Dialog Engine for Product Information
The implementation of this project for has been divided into the following modules:
- Crawling and scraping the product information from Flipkart.
- Processing the scraped data.
- Saving the data in MongoDB (NoSql database).
- Preprocessing the query.
- Querying the database and extracting the relevant results.
You can find the live application hosted here.
Crawling, Scraping & Processing
The tools used were Scrapy and BeautifulSoup for crawling the data from Flipkart's website. The categories that were scraped are mobiles, televisions, laptops, air conditioners, refrigerators and cameras. The amount of data that was extracted was around 3000 products from the above mentioned categories.
BeautifulSoup is a python library used for extracting data from the HTML or XML pages.
MongoDB is a NoSql database used for storing big data with a lot of flexibility.
We maintain different collections for different categories of products. Ex: Mobiles and TV's of electronics are stored in different collections, which will be advantageous while querying, once the category is known we can search in the corresponding collection.
The primary key of each document in MongoDB is the model name.
We have handled two type of property based queries:
- Template Based Query
- Natural Language Based Query
- Comparison Based Query
- We maintain three lists namely - product name list, brand name list and property list.
- We extract the brand of the product from the given query by iterating through the brand name list using edit distance algorithm which also helps in handling spelling errors or typos.
- Elements of product_name list are tuples of size 3 - brand, model name and category.

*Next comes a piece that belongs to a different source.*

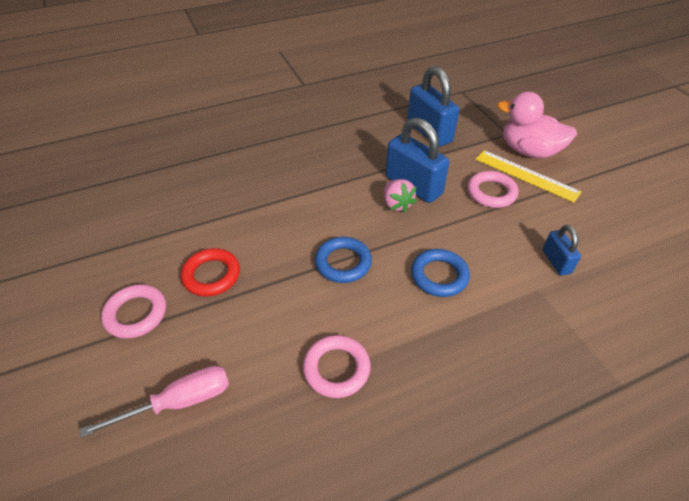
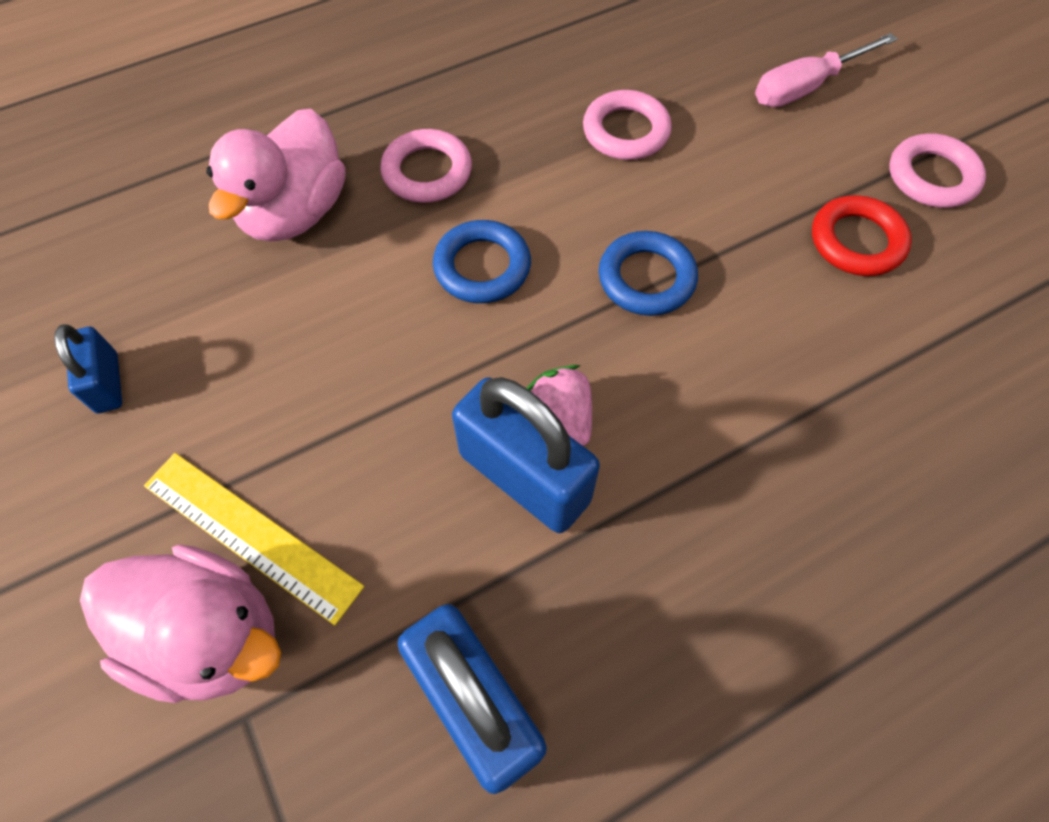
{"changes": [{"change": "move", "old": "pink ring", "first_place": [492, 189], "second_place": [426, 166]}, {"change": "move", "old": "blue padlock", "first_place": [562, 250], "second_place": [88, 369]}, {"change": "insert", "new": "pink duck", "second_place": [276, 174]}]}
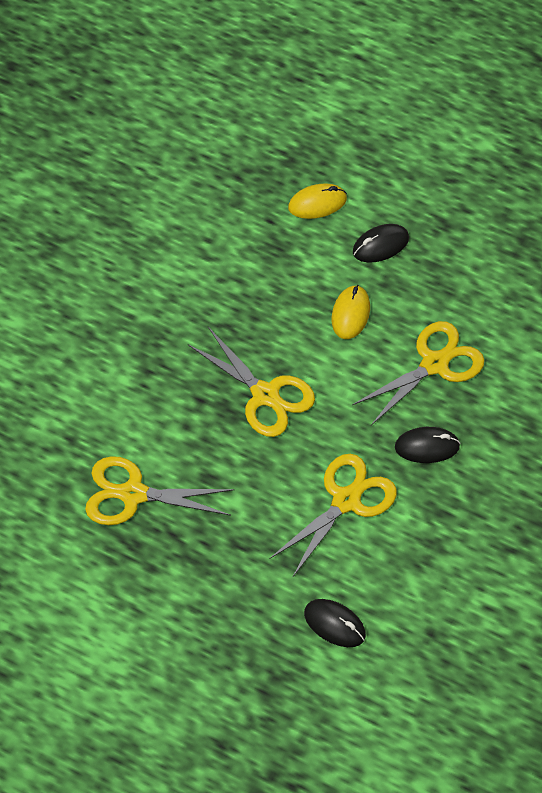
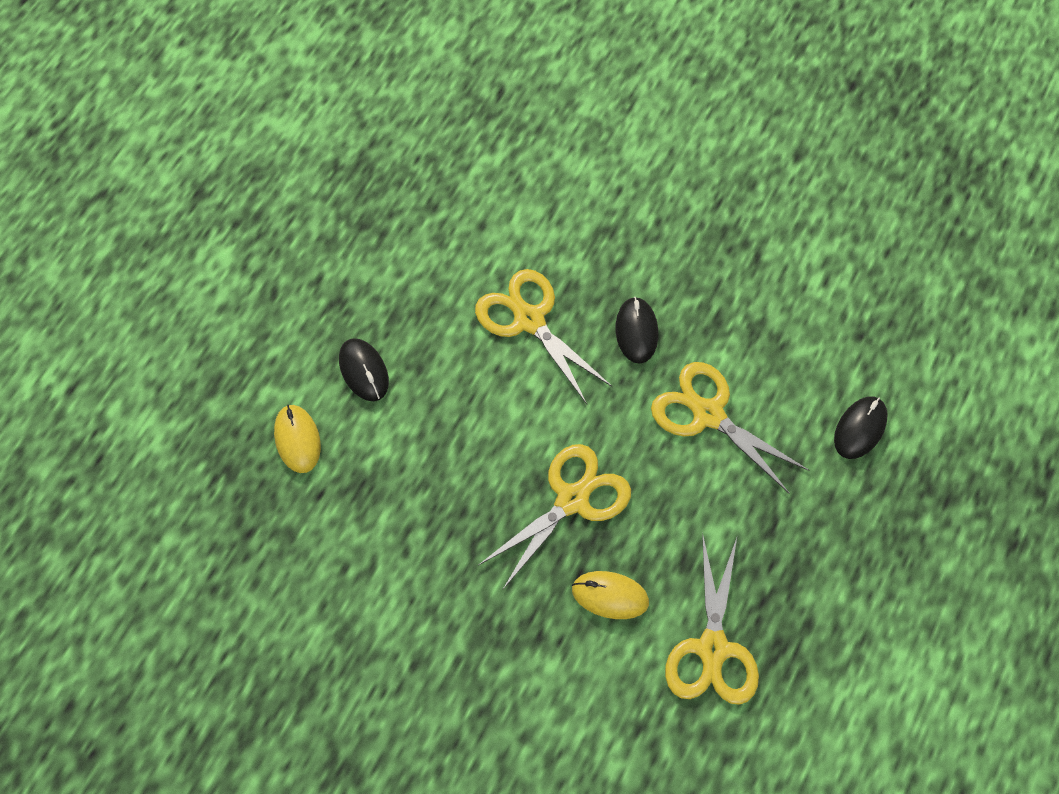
{"changes": [{"change": "move", "old": "yellow mouse", "first_place": [351, 312], "second_place": [610, 595]}]}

- After the extraction of the brand name, we consider only those products from that particular brand for further processing.
- For determining the exact model name and the property name, we use a similar approach but add an additional similarity measure along with the edit distance as mentioned before.
- The second similarity measure is calculated by dividing the maximum length of the two strings by the number of character matches between the strings.
- We take the harmonic mean of the edit distance score and the above metric to get a final similarity measure.
- We take the Top 10 results for products and the best one for property.
- For every product name from the top 10, we query the database and obtain respective results and display to the user.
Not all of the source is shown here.